====== SUPPLIED MATERIAL
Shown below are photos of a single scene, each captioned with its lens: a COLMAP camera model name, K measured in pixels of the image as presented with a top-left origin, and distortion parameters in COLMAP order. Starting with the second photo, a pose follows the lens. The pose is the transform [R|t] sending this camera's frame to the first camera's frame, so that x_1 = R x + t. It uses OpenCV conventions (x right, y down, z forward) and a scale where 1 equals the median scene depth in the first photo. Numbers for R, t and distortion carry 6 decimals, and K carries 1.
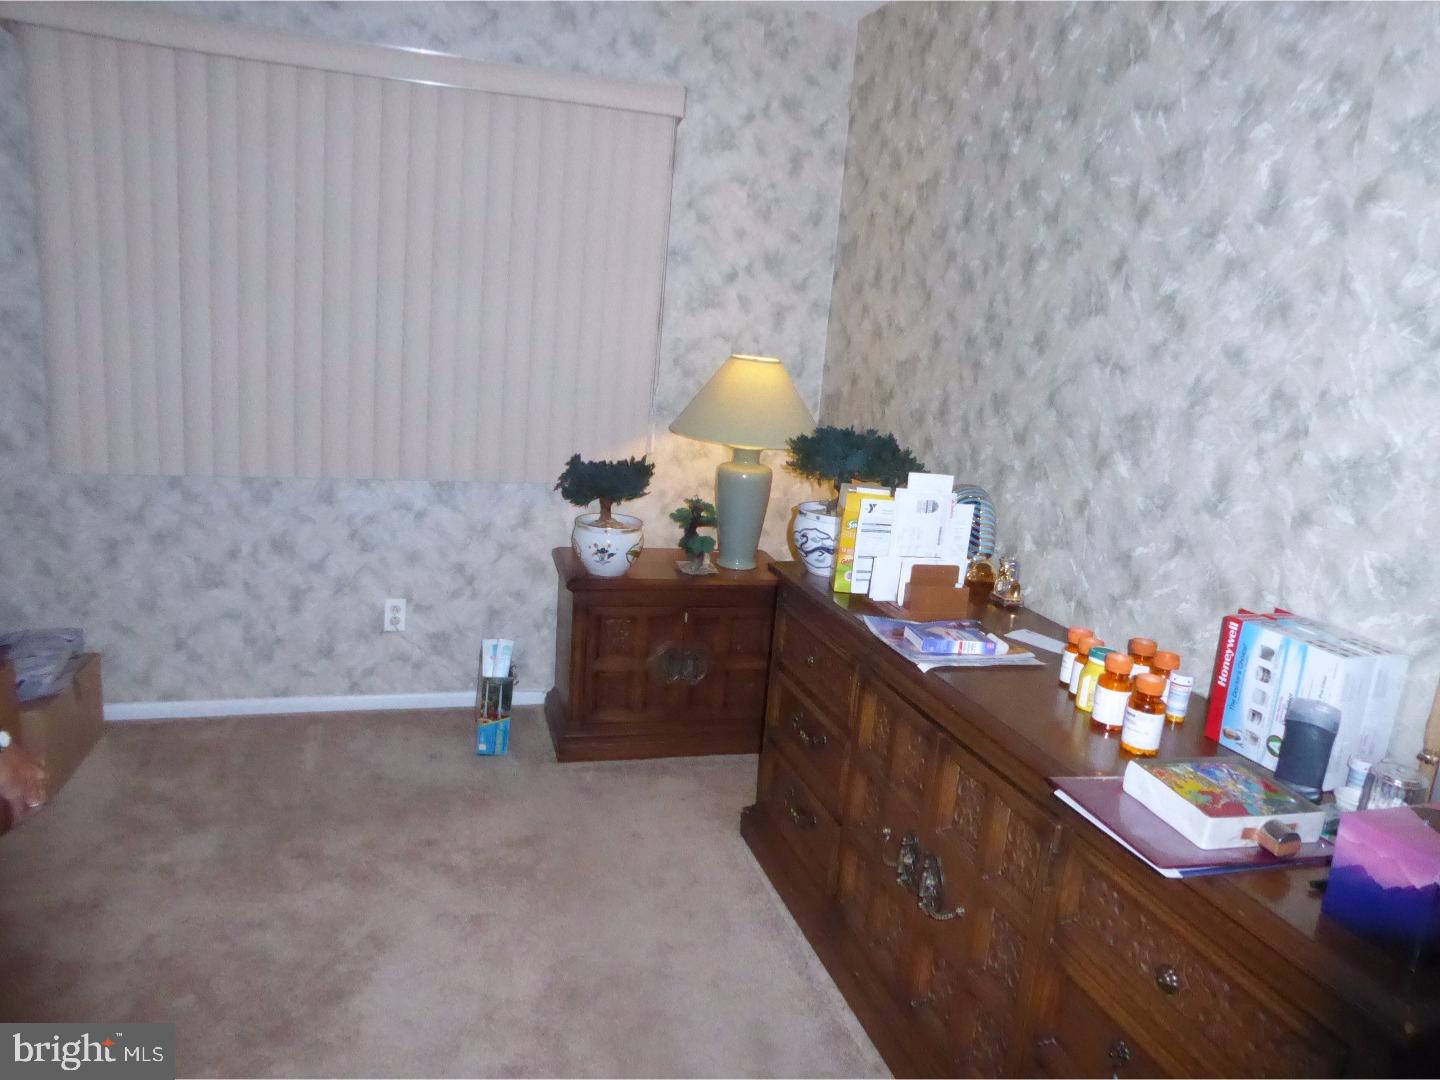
lens RADIAL K [[999.5, 0, 726.0], [0, 999.5, 541.2], [0, 0, 1]] dist [-0.005170, -0.018382]
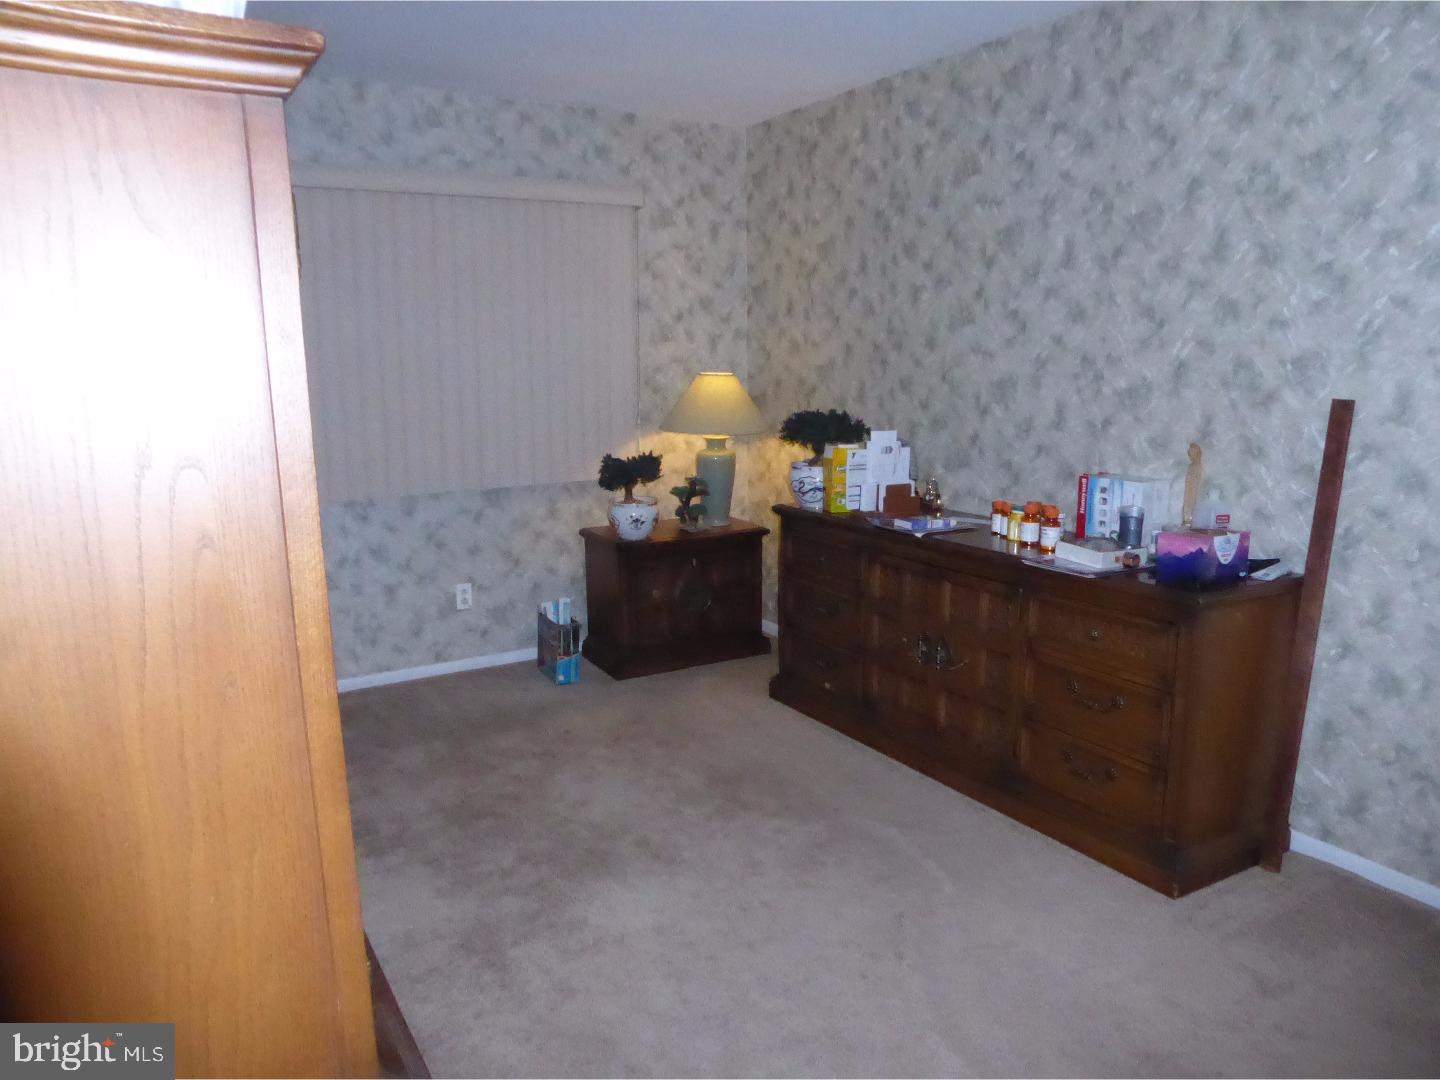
lens RADIAL K [[999.5, 0, 710.2], [0, 999.5, 543.6], [0, 0, 1]] dist [-0.005170, -0.018382]
pose [[0.969783, -0.130843, 0.205915, -0.387677], [0.134580, 0.990894, -0.004183, 0.075621], [-0.203492, 0.031768, 0.978561, -0.471001]]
============
**EXERCISE AIM**
Gather every line of the data above that contains the string "lens" and copy each one in full. Letter case must match.

**ANSWER BOX**
Shown below are photos of a single scene, each captioned with its lens: a COLMAP camera model name, K measured in pixels of the image as presented with a top-left origin, and distortion parameters in COLMAP order. Starting with the second photo, a pose follows the lens. The pose is the transform [R|t] sending this camera's frame to the first camera's frame, so that x_1 = R x + t. It uses OpenCV conventions (x right, y down, z forward) and a scale where 1 equals the median scene depth in the first photo. Numbers for R, t and distortion carry 6 decimals, and K carries 1.
lens RADIAL K [[999.5, 0, 726.0], [0, 999.5, 541.2], [0, 0, 1]] dist [-0.005170, -0.018382]
lens RADIAL K [[999.5, 0, 710.2], [0, 999.5, 543.6], [0, 0, 1]] dist [-0.005170, -0.018382]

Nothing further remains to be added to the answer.